Tweet from David Putrino advising those with long covid to ignore CDC advice on covid because it's not based on science. Am not on Twitter so have tried to copy tweet. Could anyone post full tweet, and does anyone know what advice he's referring to?
The advice he's referring to is that CDC has shortened the recommended isolation period for individuals who test positive for COVID. Formerly five days, now only 24 hours.

"The recommendations suggest returning to normal activities when, for at least 24 hours, symptoms are improving overall, and if a fever was present, it has been gone without use of a fever-reducing medication."

https://www.cdc.gov/media/releases/2024/p0301-respiratory-virus.html
 
The advice he's referring to is that CDC has shortened the recommended isolation period for individuals who test positive for COVID. Formerly five days, now only 24 hours.

"The recommendations suggest returning to normal activities when, for at least 24 hours, symptoms are improving overall, and if a fever was present, it has been gone without use of a fever-reducing medication."

https://www.cdc.gov/media/releases/2024/p0301-respiratory-virus.html

Thanks @mango.

There are a lot of angry comments under the tweet and also a reference to the NIH study linking to Science for ME for analysis.

There is no sign that the CDC recognises what serious consequences can follow a bout of covid.
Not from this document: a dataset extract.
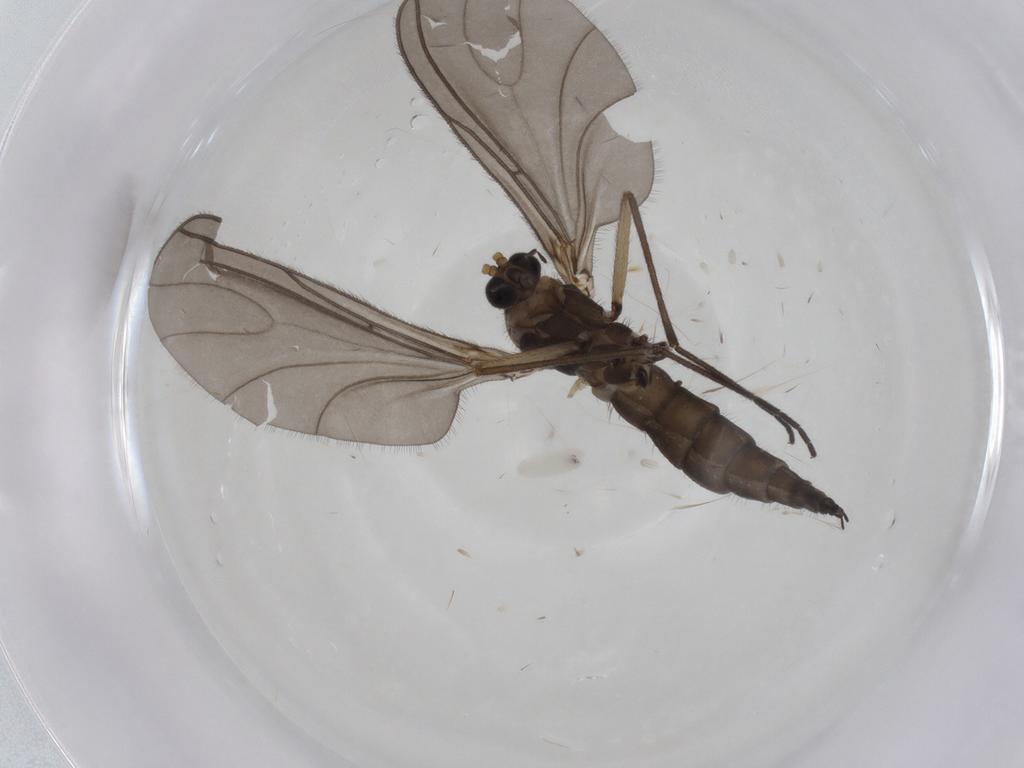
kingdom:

David Putrino has nailed his colours to the mast
 
Thanks @mango.

There are a lot of angry comments under the tweet and also a reference to the NIH study linking to Science for ME for analysis.

There is no sign that the CDC recognises what serious consequences can follow a bout of covid.

David Putrino has nailed his colours to the mast
Yes, lots of angry and sad and frustrated comments all over social media, not only from researchers and activists but people in general I'd say. Especially disabled and immunocompromised people, as well as pwLC.

Todd Davenport of Workwell has been tweeting about it too, including a retweet of this op-ed:

California’s 24-hour isolation recommendation will lead to more long COVID
https://www.sacbee.com/opinion/op-ed/article284932672.html

julialmv on Twitter:
"Our op-ed below about COVID isolation periods in CA now applies to the whole US.

I'm shocked & saddened to see this wishful thinking-based guidance that will lead to further death & disability of already marginalized folks.

I expect better public health policy from the @CDCgov."